---- Data for review

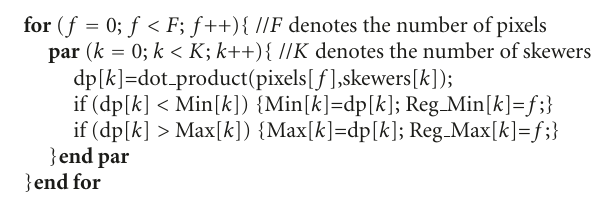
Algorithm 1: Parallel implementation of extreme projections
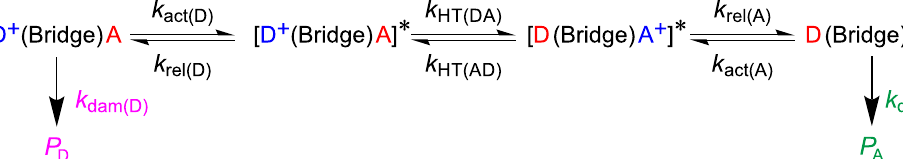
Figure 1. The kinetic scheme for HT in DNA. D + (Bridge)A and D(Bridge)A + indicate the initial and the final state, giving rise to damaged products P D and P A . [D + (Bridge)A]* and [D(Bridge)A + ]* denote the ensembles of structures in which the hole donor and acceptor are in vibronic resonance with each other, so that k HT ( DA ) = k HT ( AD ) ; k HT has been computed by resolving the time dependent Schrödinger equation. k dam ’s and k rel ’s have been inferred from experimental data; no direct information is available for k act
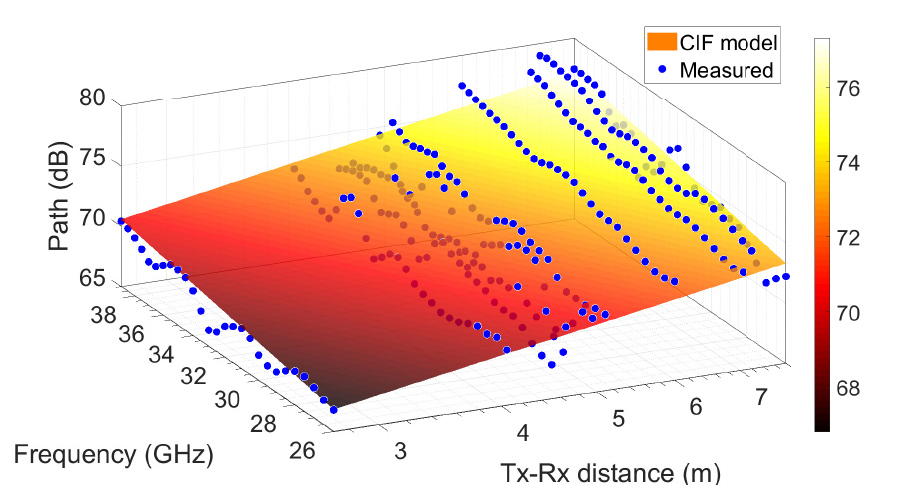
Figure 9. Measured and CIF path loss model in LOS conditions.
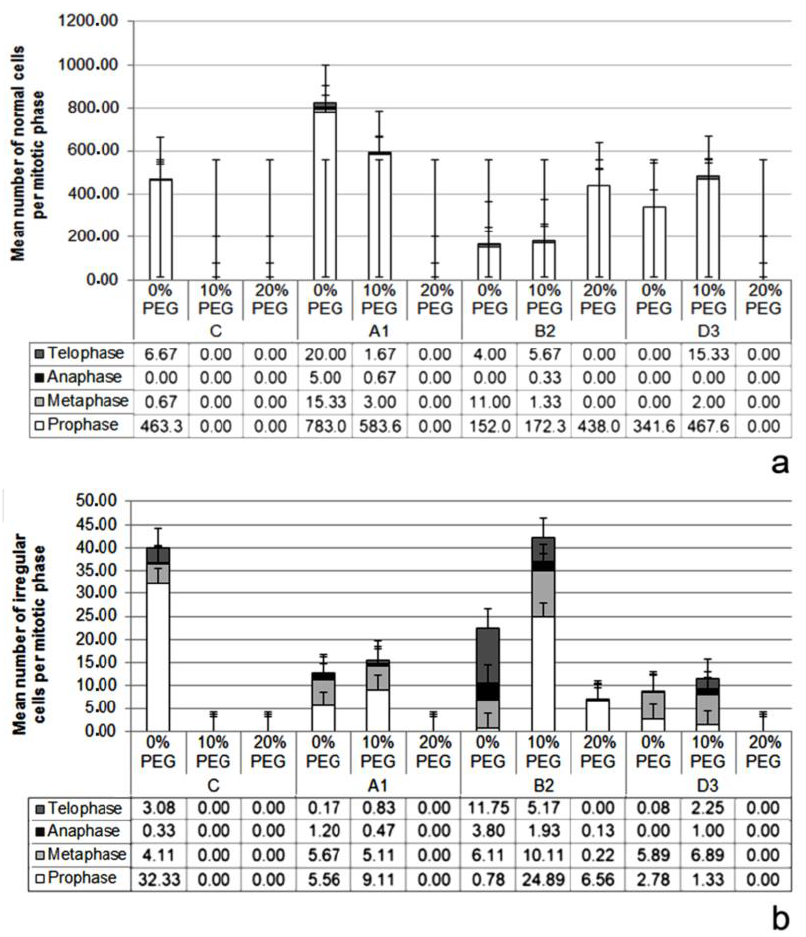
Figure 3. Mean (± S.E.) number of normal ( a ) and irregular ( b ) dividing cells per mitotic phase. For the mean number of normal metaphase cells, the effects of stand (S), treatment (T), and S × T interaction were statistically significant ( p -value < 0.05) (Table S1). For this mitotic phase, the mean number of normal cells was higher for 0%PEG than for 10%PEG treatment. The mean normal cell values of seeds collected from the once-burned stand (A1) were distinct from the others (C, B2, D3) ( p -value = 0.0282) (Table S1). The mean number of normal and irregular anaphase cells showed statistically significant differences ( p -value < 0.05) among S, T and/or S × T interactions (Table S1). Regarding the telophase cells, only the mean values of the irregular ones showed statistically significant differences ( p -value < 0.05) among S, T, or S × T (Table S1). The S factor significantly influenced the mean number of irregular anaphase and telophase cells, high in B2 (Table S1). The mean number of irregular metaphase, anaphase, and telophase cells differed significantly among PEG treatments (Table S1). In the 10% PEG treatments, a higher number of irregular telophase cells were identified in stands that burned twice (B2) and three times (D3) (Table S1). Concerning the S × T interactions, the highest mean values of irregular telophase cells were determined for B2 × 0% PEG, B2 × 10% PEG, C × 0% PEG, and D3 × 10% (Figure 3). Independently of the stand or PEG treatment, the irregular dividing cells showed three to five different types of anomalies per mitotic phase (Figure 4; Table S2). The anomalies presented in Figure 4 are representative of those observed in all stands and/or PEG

--------
---- Data for review

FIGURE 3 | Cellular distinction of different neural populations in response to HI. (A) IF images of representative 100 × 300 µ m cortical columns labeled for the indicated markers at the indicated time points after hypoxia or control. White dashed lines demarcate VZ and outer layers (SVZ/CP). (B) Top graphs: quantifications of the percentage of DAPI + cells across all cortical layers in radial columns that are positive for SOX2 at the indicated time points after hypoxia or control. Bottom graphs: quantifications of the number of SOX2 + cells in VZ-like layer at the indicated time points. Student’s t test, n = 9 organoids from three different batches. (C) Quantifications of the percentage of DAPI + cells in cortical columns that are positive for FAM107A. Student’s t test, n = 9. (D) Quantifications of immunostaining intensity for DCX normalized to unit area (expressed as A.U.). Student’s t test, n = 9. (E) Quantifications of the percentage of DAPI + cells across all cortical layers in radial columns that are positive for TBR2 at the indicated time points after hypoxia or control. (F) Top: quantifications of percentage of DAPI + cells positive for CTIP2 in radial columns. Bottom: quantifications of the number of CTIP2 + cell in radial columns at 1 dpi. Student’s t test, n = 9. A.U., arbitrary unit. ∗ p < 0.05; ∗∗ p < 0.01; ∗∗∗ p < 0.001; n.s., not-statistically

--------

Problem statement: Once the line with "Algorithm 1: Parallel" is found above, print it and every line after it through the line with "Figure 9. Measured", exactly. Pictures stay out.

Answer to this problem:
Algorithm 1: Parallel implementation of extreme projections
Figure 1. The kinetic scheme for HT in DNA. D + (Bridge)A and D(Bridge)A + indicate the initial and the final state, giving rise to damaged products P D and P A . [D + (Bridge)A]* and [D(Bridge)A + ]* denote the ensembles of structures in which the hole donor and acceptor are in vibronic resonance with each other, so that k HT ( DA ) = k HT ( AD ) ; k HT has been computed by resolving the time dependent Schrödinger equation. k dam ’s and k rel ’s have been inferred from experimental data; no direct information is available for k act
Figure 9. Measured and CIF path loss model in LOS conditions.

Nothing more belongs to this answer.